◆ **Exercise objective**: The expected answer is every line of the material that contains the word "τους".

◆ **Task data**:

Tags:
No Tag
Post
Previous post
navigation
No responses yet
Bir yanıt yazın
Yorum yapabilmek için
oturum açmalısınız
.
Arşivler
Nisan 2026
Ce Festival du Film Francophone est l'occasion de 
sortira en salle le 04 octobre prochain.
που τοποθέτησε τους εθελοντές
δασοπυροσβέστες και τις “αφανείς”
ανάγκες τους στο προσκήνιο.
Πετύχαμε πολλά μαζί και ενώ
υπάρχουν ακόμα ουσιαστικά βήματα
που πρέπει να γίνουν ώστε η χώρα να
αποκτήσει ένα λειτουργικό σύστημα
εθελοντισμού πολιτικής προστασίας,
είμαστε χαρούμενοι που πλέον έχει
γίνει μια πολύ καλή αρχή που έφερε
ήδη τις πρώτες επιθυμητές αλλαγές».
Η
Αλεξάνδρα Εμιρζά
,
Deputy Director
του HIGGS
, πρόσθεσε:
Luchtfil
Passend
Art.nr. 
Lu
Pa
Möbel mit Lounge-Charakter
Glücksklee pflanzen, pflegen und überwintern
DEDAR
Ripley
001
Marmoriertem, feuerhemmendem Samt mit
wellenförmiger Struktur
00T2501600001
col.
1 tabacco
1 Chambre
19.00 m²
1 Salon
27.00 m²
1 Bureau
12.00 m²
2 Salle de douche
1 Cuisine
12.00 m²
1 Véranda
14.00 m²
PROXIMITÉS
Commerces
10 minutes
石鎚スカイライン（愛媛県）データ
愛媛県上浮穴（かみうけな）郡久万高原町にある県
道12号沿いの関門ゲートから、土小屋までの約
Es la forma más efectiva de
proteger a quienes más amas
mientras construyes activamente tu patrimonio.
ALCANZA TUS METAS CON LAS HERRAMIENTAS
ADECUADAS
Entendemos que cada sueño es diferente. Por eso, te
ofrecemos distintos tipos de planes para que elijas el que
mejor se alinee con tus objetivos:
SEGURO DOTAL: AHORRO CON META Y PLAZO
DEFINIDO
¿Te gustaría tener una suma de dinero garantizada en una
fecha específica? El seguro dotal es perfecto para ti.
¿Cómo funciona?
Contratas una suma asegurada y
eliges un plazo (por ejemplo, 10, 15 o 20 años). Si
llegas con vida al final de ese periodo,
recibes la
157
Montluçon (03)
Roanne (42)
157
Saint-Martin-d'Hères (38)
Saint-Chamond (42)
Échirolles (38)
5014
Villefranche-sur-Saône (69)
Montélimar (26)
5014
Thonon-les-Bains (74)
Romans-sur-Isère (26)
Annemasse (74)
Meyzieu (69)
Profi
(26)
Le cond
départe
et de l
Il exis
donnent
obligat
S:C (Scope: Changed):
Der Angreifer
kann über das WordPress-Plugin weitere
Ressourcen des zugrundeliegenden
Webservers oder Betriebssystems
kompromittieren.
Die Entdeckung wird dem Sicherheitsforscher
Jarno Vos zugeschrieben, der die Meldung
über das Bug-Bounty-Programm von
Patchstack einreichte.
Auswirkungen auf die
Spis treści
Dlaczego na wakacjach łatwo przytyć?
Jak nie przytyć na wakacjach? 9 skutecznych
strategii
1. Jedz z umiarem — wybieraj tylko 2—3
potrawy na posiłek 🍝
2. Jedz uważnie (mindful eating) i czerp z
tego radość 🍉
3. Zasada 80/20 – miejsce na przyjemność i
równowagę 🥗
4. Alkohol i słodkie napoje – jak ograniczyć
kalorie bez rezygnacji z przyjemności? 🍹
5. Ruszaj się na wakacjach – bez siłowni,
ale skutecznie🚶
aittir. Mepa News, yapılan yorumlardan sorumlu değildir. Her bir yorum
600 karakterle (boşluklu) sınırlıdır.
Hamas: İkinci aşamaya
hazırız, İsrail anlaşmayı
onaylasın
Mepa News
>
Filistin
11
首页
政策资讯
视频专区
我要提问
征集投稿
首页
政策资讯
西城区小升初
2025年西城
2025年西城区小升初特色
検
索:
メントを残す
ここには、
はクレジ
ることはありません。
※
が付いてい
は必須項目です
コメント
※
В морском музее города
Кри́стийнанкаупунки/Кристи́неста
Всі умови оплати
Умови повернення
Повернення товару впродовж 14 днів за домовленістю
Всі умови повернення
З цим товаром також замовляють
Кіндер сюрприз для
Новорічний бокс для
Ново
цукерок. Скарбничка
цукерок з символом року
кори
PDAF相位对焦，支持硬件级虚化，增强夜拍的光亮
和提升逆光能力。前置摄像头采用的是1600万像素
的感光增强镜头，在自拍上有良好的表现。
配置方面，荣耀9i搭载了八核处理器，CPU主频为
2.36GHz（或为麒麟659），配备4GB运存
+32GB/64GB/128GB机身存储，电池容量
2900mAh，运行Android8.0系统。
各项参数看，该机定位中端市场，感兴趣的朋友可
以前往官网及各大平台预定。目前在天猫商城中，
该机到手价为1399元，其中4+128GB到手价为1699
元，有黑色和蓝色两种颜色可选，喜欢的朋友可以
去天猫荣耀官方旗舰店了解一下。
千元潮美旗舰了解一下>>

◆ **Result**:
που τοποθέτησε τους εθελοντές
ανάγκες τους στο προσκήνιο.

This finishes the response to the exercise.